L'eau et son droit

Le Droit à l'eau est un thème que (RE)SOURCES a porté et a défendu sans relâche depuis 2005.

La responsabilité des parties prenantes

Ce droit a été enfin reconnu au niveau international il y a très exactement un an par les Nations Unies, le 28 juillet 2010. Mais ce n'est qu'une étape. Mettre en œuvre le droit à l'eau est d'abord une responsabilité des autorités publiques, au niveau national pour définir les droits et les mécanismes de financement, au niveau local pour piloter l'exécution des investissements et du service. Mais les autres parties prenantes ont aussi leur part de responsabilité : notamment les opérateurs et les populations bénéficiaires.

Au niveau international

Le droit à l'eau figurait jusqu'alors explicitement dans deux conventions mondiales en vigueur : la convention sur l'élimination des toutes les formes de discriminations à l'égard des femmes et la convention relative aux droits de l'enfant.

En 2000, l'assemblée générale des Nations Unies déclare « le droit à l'eau pure est un droit de l'homme fondamental ». Depuis 2002, le droit à l'eau figure implicitement dans ce pacte (Pacte international relatif aux droits économiques, sociaux et culturels, PIDESC 1966). Le droit à l'eau est reconnu au plan international comme étant un droit fondamental (article 11 du pacte) Observation générale n°15. L'observation donne une interprétation officielle du pacte mais cette interprétation n'engage pas formellement les Etats parties.

"The human right to water entitles everyone to sufficient, safe, acceptable, physically accessible and affordable water for personal and domestic uses. An adequate amount of safe water is necessary to prevent death from dehydration, reduce the risk of water-related disease and provide for consumption, cooking, personal and domestic hygienic requirements."
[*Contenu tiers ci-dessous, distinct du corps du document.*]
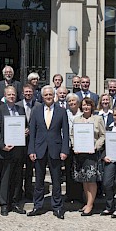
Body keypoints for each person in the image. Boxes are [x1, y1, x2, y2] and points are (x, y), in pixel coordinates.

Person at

La déclaration de Johannesburg a ensuite étendu ce droit à l'assainissement.

Repères

Droit à l'eau et « droit au robinet »

S'agit-il que chaque habitation soit desservie individuellement par le réseau de distribution d'eau, ou s'agit-il de rendre l'eau accessible, dans les quantités spécifiées, en un point de distribution qui peut-être une borne-fontaine en milieu péri-urbain ou un puits villageois ? En ce cas, quelle est la densité de desserte qu'on considérera être une mise en œuvre effective du droit à l'eau ?

Le « Commentaire Général » n°15 insiste sur des aspects qualitatifs : pas de temps d'attente excessif au point d'eau, des installations qui protègent la « privacy » des usagers, ...

Le gouvernement sud-africain, dans son Livre blanc sur l'accès à l'eau et à l'assainissement, se donne pour cible une distance maximale de 200 mètres de chaque foyer au point de distribution d'eau.